Impeach by Neal Katyal

Impeach by Neal Katyal

Author:Neal Katyal
Language: eng
Format: epub
Publisher: HMH Books


“You’re Damn Right We’re Obstructing”

Just over two weeks after Speaker Pelosi formally opened an impeachment inquiry, on October 8, US ambassador George Sondland, a key witness to President Trump’s conduct with Ukraine, was set to testify before Congress. Texts sent to him by Ambassador Taylor—including the “it’s crazy to withhold security assistance for help with a political campaign” text—were at the core of the case against President Trump. Sondland’s response—including the “I believe you are incorrect about President Trump’s intentions” text—was at the core of President Trump’s defense. Many believed the phone call between President Trump and Sondland, which took place in the nearly five-hour window between the two texts, held answers to some of the most important questions about President Trump’s arrangement with President Zelensky, and about his efforts to cover it up. Sondland’s testimony, investigators had hoped, would provide some clarity.

But early in the morning of the very day on which Sondland was set to testify, the White House announced that he would be barred from doing so. Shortly thereafter, President Trump tweeted: “I would love to send Ambassador Sondland, a really good man and great American, to testify, but unfortunately he would be testifying before a totally compromised kangaroo court.” That same day President Trump’s White House counsel, Pat Cipollone, sent Congress the letter I mentioned in Chapter 2 (which is reproduced in the appendix), declaring, “President Trump cannot permit his Administration to participate in this partisan inquiry under these circumstances.”

Cipollone’s eight-page letter, as David Graham has argued, can be captured in a five-word phrase: “You’re damn right we’re obstructing.”

As with Trump’s previous claims of executive privilege, Cipollone’s letter rests on a fundamental contradiction.
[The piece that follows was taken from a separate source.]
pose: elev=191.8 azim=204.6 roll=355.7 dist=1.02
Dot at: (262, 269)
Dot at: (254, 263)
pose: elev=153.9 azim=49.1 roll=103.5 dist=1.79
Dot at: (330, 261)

On the one hand, Trump’s lawyers have refused to participate in any criminal investigations because of their belief that the president cannot be indicted in court. The only way you can investigate a president, they argue, is through impeachment. On the other hand, President Trump’s lawyers have begun arguing that impeachment itself is “illegitimate.”

These two beliefs together would leave Congress with no way to compel the president to participate in their inquiry—in effect, rendering him above the law. That, it seems, is exactly the intention of President Trump’s lawyers at the Justice Department. Indeed, they recently went so far as to tell US District Court chief judge Beryl Howell that they believed the Supreme Court ruling compelling Nixon to release his tapes may have been decided differently today.
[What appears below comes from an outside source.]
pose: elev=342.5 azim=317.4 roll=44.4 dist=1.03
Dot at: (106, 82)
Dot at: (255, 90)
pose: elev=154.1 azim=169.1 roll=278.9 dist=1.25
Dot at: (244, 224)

Judge Howell’s response to the Trump Administration? “Wow. Okay.”

Our Constitution leaves us with two remedies for a president like this. The first is our courts. Whenever a president refuses to comply with a formal subpoena from Congress, the House can challenge his claims of executive privilege before a federal court in Washington, DC. If either party is unsatisfied with this ruling, they can challenge it at the Court of Appeals in Washington—and, if they are still unsatisfied, ultimately at the Supreme Court. That is exactly what happened in Watergate.

Many believe this time will be different, because the majority of justices on today’s Supreme Court were appointed by Republican presidents.